Over the past year, the fund is up 29.4% and also returned 22.3% year-to-date. Recently, the fund hit an all-time high (ATH). Those investors who are bullish on Europe could consider buying at around $77 or below, which would offer a better margin of safety.
2. iShares Currency Hedged MSCI Japan ETF
- Current Price: $40.81
- 52-Week Range: $33.62 - $41.74
- Dividend Yield: 1.01%
- Expense Ratio: 0.51% per year
From Europe, we move to Japan, which held general elections in late October. Prime Minister (PM) Fumio Kishida declared victory as the Conservative LDP party, along with coalition partner Komeito, retained control of parliament. In recent days PM Kishida let the country know that he will introduce a large stimulus bill.
It is too soon to know how Japanese equities will fare in the months ahead. Yet analysts suggest:
“His challenge will be to balance domestic economic reform with a foreign policy agenda for increased geopolitical influence in the Indo-Pacific as he aims to achieve the twin goals of peace and prosperity.”
Those investors who see higher returns in Japanese stocks as a result of the upcoming stimulus policies could research the iShares Currency Hedged MSCI Japan ETF (NYSE:HEWJ). The fund started trading in January 2014, and has around $604.4 million in assets.
HEWJ invests in another ETF, namely the iShares MSCI Japan ETF (NYSE:EWJ), which is unhedged. Then, HEWJ relies on OTC derivatives to reduce the impact of the moves in the yen against the greenback. In other words, unlike EWJ, HEWJ shields investors against a depreciating yen. The fund’s investors can expect higher returns than those who invest in EWJ when the yen is depreciating against the US dollar.
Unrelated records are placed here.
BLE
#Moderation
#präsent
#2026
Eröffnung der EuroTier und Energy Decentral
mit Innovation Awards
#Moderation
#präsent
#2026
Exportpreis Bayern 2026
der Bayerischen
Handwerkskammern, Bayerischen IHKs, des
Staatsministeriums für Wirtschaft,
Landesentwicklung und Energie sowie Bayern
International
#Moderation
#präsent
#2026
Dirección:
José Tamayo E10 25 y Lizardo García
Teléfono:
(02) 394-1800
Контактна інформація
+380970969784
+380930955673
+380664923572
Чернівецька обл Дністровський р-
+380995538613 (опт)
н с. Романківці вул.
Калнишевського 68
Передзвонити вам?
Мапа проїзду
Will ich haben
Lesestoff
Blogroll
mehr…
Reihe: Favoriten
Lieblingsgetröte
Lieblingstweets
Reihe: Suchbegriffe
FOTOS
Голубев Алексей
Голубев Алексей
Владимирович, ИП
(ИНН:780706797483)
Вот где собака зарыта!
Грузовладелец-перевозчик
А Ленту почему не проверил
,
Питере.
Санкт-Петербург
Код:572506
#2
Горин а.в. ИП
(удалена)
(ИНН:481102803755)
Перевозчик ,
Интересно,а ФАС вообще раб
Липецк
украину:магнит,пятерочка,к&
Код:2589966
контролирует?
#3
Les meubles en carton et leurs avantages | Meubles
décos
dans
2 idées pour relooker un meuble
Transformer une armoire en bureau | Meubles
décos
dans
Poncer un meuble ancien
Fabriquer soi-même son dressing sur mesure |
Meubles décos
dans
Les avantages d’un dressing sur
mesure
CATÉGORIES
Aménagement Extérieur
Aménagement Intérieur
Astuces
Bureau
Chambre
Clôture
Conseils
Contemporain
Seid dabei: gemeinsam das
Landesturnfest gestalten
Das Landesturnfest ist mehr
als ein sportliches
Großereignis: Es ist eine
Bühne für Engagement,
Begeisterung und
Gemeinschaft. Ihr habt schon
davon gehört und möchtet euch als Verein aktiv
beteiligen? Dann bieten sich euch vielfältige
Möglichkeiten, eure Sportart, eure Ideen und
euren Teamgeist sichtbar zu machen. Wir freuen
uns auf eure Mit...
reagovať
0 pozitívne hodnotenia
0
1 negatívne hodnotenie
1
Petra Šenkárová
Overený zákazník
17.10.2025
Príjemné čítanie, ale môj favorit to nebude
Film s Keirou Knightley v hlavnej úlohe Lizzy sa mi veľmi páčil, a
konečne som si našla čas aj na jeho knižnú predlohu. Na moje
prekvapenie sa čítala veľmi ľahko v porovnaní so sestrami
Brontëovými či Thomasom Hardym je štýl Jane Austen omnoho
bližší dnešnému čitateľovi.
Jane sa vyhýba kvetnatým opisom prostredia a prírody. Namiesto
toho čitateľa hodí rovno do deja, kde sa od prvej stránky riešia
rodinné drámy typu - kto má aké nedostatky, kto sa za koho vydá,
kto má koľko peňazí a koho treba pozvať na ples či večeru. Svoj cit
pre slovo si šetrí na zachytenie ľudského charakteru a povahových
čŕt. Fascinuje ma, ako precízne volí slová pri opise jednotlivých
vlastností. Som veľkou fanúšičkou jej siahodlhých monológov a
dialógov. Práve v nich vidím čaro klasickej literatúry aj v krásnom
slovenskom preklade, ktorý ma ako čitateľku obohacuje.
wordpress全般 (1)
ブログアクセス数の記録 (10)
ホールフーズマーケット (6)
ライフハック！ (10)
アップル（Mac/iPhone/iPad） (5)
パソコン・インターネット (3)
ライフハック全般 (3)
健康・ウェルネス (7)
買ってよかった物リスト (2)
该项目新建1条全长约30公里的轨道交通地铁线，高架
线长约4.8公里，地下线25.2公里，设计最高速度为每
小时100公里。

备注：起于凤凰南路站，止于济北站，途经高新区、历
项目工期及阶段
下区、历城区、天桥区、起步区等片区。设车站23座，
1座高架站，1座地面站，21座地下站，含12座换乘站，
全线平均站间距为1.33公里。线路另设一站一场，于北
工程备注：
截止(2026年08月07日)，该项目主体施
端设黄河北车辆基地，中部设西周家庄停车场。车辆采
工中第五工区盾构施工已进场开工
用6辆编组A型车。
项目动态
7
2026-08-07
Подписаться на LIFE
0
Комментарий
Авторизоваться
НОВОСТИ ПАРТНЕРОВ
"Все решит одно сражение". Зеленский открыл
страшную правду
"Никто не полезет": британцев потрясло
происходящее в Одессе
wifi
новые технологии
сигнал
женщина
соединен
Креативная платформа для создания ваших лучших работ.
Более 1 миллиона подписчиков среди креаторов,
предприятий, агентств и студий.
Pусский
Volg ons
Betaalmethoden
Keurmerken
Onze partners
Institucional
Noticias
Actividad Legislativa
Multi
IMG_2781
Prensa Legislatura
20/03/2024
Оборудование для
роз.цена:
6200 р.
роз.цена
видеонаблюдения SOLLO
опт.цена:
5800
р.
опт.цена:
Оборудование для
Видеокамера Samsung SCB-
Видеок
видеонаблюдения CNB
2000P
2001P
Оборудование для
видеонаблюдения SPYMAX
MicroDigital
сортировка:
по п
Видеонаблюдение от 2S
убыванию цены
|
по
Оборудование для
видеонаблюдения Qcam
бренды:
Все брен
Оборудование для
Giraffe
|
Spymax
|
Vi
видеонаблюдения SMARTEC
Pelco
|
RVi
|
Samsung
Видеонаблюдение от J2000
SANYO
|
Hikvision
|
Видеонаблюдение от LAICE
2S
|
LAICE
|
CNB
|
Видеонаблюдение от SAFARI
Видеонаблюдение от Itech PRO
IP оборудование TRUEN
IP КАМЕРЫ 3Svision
Therefore, to better understand which companies HEWJ buys, we need to look at the holdings of EWJ, a fund with over $12.8 billion in assets. In EWJ, the Industrials sector makes up the highest portion with 21.69%. Next are Consumer Discretionary (18.99%) and Information Technology, IT, (14.45%) shares. The leading 10 names comprise around 22% of the ETF.
Automaker Toyota (NYSE:TM); electronic equipment manufacturer Sony (NYSE:SONY); Keyence (OTC:KYCCF), a leading name in factory automation; recruitment agency Recruit (OTC:RCRUY); and financial services provider Mitsubishi (NYSE:MUFG) lead the names on the roster.
Over the past year, HEWJ is up about 25.8%, and also returned 14.3% in 2021. The fund hit a record high in September.
By comparison, EWJ returned 13.9% in the past 12 months and is up only 3.8% in 2021. The difference in these returns highlight the importance of currency hedging for investors in Japanese equities as the yen has been depreciating against the US dollar in recent months.